28,000 Syrians disappeared since start of anti-Assad protests, rights groups say
According to BBC report, one rights group says as many as 80,000 people missing; director of activist group Avaaz: Syrians are 'plucked off the street by security forces.'
At least 28,000 Syrians have disappeared since the protests against President Bashar Assad began 18 months ago, human rights groups have told the BBC.
Activists working in Syria said they have the names of 18,000 people missing and that they know of another 10,000 cases of people who have disappeared after being abducted by soldiers or militia.
The online activist group Avaaz collected testimony from Syrians who said their family members have been abducted by Assad forces.
The campaign director at Avaaz, Alice Jay, said that Syrians are "plucked off the street by security forces and paramilitaries and being disappeared into torture cells."
"The panic of not knowing whether your husband or child is alive breeds such fear that it silences dissent," Jay told the BBC.
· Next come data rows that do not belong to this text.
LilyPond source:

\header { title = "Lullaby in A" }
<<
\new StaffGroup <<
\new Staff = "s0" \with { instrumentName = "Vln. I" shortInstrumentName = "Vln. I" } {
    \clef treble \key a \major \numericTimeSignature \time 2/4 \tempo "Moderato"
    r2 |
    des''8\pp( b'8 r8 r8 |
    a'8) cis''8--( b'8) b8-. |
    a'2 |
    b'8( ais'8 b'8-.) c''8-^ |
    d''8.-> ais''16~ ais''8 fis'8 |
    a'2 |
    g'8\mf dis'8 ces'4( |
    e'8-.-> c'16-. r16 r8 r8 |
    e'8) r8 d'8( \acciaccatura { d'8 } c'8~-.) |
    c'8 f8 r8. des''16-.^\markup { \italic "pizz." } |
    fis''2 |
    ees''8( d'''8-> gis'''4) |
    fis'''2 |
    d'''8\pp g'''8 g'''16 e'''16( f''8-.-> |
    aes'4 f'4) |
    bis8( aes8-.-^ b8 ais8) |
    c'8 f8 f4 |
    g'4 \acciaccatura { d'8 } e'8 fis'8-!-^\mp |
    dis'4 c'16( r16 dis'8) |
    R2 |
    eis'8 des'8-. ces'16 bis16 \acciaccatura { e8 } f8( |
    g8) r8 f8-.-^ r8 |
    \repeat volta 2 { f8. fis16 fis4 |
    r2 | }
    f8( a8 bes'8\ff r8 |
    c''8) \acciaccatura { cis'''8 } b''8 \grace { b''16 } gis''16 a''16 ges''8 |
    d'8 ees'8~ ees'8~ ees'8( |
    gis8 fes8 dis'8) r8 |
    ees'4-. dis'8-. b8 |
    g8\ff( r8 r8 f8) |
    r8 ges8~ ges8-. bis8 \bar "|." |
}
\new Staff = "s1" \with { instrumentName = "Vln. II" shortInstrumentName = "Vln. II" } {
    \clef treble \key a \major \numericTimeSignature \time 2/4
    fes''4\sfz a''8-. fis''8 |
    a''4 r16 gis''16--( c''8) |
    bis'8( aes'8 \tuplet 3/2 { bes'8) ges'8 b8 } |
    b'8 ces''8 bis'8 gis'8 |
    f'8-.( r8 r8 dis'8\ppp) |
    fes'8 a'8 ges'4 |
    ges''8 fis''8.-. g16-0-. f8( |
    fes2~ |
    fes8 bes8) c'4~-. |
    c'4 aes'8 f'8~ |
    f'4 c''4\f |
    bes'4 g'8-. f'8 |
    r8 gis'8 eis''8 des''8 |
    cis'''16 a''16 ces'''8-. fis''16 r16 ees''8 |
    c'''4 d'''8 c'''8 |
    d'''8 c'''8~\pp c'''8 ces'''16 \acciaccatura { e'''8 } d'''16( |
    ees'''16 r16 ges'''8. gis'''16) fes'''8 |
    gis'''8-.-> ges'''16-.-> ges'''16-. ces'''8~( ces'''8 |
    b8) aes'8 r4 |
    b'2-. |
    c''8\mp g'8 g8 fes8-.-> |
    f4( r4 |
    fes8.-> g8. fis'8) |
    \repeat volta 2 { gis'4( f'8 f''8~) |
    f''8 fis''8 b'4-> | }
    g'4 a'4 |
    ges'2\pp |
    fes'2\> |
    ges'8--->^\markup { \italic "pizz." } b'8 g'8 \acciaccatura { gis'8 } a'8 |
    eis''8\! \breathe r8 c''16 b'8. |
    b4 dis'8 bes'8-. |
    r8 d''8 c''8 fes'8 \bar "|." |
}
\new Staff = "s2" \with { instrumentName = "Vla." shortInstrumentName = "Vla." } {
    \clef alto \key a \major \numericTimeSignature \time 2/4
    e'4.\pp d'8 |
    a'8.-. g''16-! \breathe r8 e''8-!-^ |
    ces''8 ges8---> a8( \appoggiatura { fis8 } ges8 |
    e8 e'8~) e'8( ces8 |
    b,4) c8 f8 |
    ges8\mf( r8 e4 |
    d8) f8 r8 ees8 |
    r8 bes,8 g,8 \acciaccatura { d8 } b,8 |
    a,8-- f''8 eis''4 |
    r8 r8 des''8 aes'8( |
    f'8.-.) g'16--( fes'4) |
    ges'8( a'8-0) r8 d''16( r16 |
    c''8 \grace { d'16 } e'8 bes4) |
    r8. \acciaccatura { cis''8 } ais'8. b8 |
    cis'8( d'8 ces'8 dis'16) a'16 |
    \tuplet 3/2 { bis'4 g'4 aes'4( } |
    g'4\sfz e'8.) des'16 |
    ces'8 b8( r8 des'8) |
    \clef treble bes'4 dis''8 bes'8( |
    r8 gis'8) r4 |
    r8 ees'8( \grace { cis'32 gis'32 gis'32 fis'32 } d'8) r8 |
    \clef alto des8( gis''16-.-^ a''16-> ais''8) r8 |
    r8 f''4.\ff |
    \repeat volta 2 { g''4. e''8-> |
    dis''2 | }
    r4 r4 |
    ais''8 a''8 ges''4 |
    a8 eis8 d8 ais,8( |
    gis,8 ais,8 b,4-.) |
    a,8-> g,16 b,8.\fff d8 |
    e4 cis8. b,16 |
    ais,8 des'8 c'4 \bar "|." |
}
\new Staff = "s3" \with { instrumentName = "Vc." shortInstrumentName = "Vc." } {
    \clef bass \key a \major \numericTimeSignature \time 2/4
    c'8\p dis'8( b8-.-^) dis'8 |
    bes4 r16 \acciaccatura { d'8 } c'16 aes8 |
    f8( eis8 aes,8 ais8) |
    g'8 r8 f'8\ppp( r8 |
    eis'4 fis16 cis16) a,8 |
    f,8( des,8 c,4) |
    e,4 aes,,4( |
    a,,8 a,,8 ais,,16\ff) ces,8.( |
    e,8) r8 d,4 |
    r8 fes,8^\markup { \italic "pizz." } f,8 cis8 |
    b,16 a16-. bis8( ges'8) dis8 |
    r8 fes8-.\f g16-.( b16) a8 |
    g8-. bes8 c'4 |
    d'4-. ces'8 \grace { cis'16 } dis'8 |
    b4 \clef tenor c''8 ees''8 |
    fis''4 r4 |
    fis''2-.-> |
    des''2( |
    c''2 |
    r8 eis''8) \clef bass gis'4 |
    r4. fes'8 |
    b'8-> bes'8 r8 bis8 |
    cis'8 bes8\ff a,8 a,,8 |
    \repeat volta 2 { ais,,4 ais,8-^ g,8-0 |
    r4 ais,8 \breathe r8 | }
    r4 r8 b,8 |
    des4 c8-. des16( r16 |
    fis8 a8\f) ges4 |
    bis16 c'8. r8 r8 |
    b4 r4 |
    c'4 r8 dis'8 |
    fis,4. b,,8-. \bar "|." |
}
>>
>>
The Syrian Network for Human Rights has said that about 28,000 people have disappeared since anti-government protests began. The Syrian human rights organization Sawasya, meanwhile, estimated that the figure is even higher.
"According to information given to us by our contacts in villages across Syria, we think there could be as many as 80,000 forcibly disappeared people," he told the BBC. "People are being snatched at night, on the street and when no-one is looking."
On Wednesday, the Syrian government said UN peace envoy Lakhdar Brahimi’s call for a holiday cease-fire would likely fail because the rebels fighting to topple Assad’s regime have no unified leadership to agree to it.
Brahimi, had asked Iranian officials to help broker a truce during the Muslim holiday Eid al-Adha, which falls later this month.
But Syria’s state-run Al-Thawra newspaper, a government mouthpiece, said Wednesday that the biggest obstacle to the truce was the lack of an authority to sign for the rebels.
All international efforts to end Syria’s civil war to date have failed. Both rebels and government forces have disregarded previous cease-fires, and the scores of rebel units fighting to topple the regime have no unified leadership. Many don’t communicate with each other.